Uns wird immer wieder berichtet, dass es für Geflüchtete in Wittstock nicht leicht ist und dass die Betroffenen solcher Taten aus Angst vor Folgeangriffen anonym bleiben wollen. Man sollte meinen, dass die unüberschaubare Vielzahl an rechten Übergriffen in den 90er und frühen 2000er-Jahre und die rassistisch motivierte Tötung von Kajrat Batesov im Jahr 2002 so mahnend seien, dass alles daran gesetzt wird, rechte Umtriebe in Wittstock im Keime zu ersticken. Umso verwunderlicher empfinden wir es, dass ein bekennender Neonazi und Gründungsmitglied der verbotenen „Weiße Wölfe Terrorcrew“ nur wenige hundert Meter vom Rathaus entfernt sein Tattoostudio „Germania“ betreiben kann, ohne eine nennenswerte Intervention der Stadtgesellschaft.
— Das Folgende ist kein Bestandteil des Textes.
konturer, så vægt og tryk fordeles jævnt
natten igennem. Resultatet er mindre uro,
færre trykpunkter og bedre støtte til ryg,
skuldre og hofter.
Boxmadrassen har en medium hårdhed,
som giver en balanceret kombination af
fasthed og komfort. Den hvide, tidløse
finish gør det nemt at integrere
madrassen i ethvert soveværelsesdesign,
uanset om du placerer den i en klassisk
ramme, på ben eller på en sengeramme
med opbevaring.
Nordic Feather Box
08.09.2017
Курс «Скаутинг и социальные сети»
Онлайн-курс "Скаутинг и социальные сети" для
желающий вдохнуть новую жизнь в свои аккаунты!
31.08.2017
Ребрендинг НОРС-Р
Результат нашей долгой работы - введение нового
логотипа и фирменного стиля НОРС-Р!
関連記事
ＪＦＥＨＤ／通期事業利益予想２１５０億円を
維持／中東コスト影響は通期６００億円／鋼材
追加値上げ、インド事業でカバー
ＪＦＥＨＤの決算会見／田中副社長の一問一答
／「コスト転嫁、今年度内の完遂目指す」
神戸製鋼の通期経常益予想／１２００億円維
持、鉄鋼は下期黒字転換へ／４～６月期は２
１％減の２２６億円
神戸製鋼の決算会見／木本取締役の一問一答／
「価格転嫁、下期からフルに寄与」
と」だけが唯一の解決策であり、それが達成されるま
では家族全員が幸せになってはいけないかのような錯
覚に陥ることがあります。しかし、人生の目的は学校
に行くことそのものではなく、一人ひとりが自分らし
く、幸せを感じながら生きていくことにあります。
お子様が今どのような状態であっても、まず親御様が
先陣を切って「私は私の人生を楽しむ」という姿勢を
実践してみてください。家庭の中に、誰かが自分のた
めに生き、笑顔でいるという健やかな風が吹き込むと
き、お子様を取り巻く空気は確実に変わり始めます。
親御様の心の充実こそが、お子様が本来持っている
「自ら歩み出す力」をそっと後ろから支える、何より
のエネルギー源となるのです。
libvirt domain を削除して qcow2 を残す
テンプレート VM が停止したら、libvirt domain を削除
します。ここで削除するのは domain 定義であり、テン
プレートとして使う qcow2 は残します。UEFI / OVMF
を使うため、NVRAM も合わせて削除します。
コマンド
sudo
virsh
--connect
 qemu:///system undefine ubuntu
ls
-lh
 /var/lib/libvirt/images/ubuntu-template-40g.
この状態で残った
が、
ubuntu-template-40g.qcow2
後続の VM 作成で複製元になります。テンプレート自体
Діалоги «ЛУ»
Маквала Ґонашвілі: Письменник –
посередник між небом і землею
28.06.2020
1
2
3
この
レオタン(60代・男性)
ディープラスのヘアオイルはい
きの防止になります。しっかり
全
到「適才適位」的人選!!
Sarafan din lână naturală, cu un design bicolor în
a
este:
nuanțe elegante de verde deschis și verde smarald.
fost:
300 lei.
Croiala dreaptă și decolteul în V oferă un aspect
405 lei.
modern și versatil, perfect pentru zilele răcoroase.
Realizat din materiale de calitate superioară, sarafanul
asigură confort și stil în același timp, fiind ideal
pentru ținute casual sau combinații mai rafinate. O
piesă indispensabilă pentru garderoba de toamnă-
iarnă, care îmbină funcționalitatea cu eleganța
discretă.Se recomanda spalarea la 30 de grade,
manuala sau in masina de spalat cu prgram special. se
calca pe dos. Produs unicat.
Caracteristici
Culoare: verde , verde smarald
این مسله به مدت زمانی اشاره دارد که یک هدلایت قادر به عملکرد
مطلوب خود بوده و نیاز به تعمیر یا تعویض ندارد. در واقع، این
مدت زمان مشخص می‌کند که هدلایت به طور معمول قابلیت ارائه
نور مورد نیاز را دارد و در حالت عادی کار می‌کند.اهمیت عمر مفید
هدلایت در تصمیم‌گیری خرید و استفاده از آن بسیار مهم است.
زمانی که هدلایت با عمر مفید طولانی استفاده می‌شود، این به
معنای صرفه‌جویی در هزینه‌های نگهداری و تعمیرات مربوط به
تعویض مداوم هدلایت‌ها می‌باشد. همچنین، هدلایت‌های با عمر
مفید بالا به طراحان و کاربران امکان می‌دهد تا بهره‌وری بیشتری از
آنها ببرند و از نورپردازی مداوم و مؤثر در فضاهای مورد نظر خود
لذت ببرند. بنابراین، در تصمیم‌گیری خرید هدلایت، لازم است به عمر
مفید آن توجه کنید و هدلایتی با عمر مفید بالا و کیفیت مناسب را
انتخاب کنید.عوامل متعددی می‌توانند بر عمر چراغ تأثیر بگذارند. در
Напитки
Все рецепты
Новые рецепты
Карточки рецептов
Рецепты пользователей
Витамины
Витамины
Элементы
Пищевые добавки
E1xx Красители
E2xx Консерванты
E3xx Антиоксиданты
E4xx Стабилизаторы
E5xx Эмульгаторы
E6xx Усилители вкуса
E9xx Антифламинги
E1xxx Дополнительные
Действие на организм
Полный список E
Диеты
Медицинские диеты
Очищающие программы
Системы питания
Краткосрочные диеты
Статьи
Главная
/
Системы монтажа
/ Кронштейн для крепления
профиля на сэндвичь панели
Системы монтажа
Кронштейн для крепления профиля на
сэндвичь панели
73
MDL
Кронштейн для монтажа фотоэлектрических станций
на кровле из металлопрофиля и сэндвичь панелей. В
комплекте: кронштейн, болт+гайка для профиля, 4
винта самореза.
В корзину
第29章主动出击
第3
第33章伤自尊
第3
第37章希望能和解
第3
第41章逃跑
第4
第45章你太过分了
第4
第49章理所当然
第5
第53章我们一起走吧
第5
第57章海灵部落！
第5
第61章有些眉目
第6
In so einem Klima ist es fatal, wenn der Bürgermeister sich jüngst selbst als Betroffener von Rassismus bezeichnet und offenkundig verkennt, was Rassismus bedeutet. Schließlich definieren wissenschaftliche Erkenntnisse, dass Rassismus historisch tradiert ist und immer in einem Machtgefüge stattfindet. Wenn der Bürgermeister sich nun fälschlicherweise als Betroffener von Rassismus bezeichnet, bestärkt er ungewollt die demokratiefeindlichen Kräfte und liefert Rechten ein Fundament für ihre rassistische Ideologie.
Desto wichtiger ist es, ein Licht auf die Personen zu werfen, die sich in Wittstock für eine freie, gleichberechtigte und vielfältige Gesellschaft einsetzen und Orte des Miteinanders sowie der zugewandten Auseinandersetzung schaffen. So ist das Engagement des Bündnisses „Wittstock bekennt Farbe“ seit vielen Jahren eine wichtige Arbeit in der Region.
Am 5. September initiiert das Bündnis ein Fest der Vielfalt im Amtshof von 14-19 Uhr mit Livemusik und verschiedenen Ständen. Auch die Opferperspektive wird mit einem Stand vor Ort sein und freut sich über Austausch!“
Julian Muckel, Berater bei der Opferperspektive – Beratungsstelle für Betroffene von rechter und rassistischer Gewalt in Brandenburg.